はい、痛む場所が少し異なります。「ジャンパー膝」は膝のお皿の「すぐ下(あるいは上)」の柔らかいスジの部分が痛みます。一方「オスグッド病」は、それよりももう少し下にある「すねの骨の出っ張り」がポコッと腫れて痛む病気です。オスグッド病は骨の成長途中の小中学生に特有ですが、ジャンパー膝は腱の病気なので大人にも発症します。
市販されているジャンパー膝用のサポーター(膝下バンド)は効果がありますか?
はい、痛みの軽減や患部の保護には有効です。膝のお皿のすぐ下を専用のバンドで適度に圧迫することで、ジャンプや着地をした時に膝蓋腱にかかる引っ張りのストレスを分散させる効果があります。ただし、サポーターはあくまで「外からの負担を減らす補助」であり、根本的な治療ではありません。サポーターだけに頼るのではなく、太ももの柔軟性向上やフォーム改善といったリハビリを並行して行うことが、再発を防ぐために非常に重要です。

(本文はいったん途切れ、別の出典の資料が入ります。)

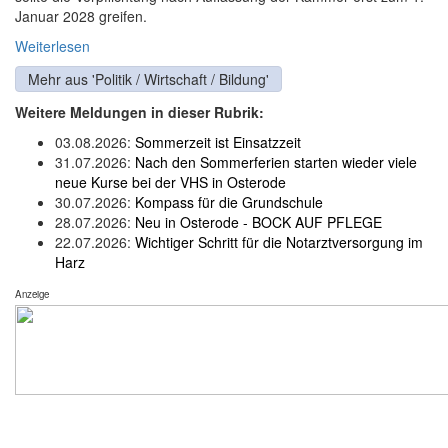
Januar 2028 greifen.
Weiterlesen
Mehr aus 'Politik / Wirtschaft / Bildung'
Weitere Meldungen in dieser Rubrik:
03.08.2026:
Sommerzeit ist Einsatzzeit
31.07.2026:
Nach den Sommerferien starten wieder viele
neue Kurse bei der VHS in Osterode
30.07.2026:
Kompass für die Grundschule
28.07.2026:
Neu in Osterode - BOCK AUF PFLEGE
22.07.2026:
Wichtiger Schritt für die Notarztversorgung im
Harz
Anzeige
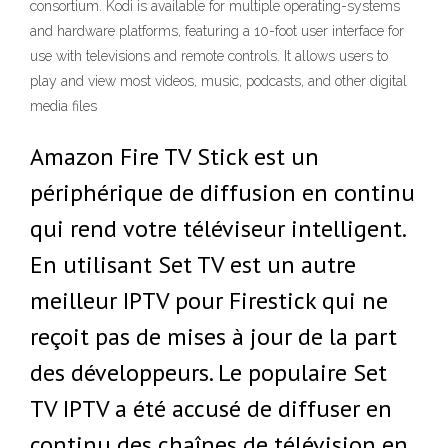
consortium. Kodi is available for multiple operating-systems
and hardware platforms, featuring a 10-foot user interface for
use with televisions and remote controls. It allows users to
play and view most videos, music, podcasts, and other digital
media files
Amazon Fire TV Stick est un
périphérique de diffusion en continu
qui rend votre téléviseur intelligent.
En utilisant Set TV est un autre
meilleur IPTV pour Firestick qui ne
reçoit pas de mises à jour de la part
des développeurs. Le populaire Set
TV IPTV a été accusé de diffuser en
continu des chaînes de télévision en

中高生に多いと聞きましたが、大人になってからジャンパー膝になることはありますか?
はい、大人の方でも十分に発症する可能性があります。確かに骨が急激に成長する10代の学生アスリートに多いスポーツ障害ですが、社会人のバレーボールやバスケットボール、趣味のマラソンなど、日常的にジャンプやダッシュを繰り返す大人の方にも多く見られます。特に、加齢やデスクワークなどで太ももや股関節の柔軟性が低下している状態で、急に負荷の高い運動をすると発症しやすくなります。年齢を問わず、膝のお皿の下に痛みを感じたらお早めにご相談ください。
どんなストレッチをすれば良いですか?
一番重要なのは太ももの前側(大腿四頭筋)のストレッチです。床に正座をして、両手を後ろについてゆっくりと上体を後ろに倒していくストレッチが効果的です。
ジャンパー膝は手術をしないと治らない病気ですか?
いいえ、適切な休養、お薬、インソール、そして理学療法士によるリハビリテーション(保存的加療)を継続することで、手術をせずにスポーツの第一線へ復帰することができます。早めに治療を開始することが最大の解決策です。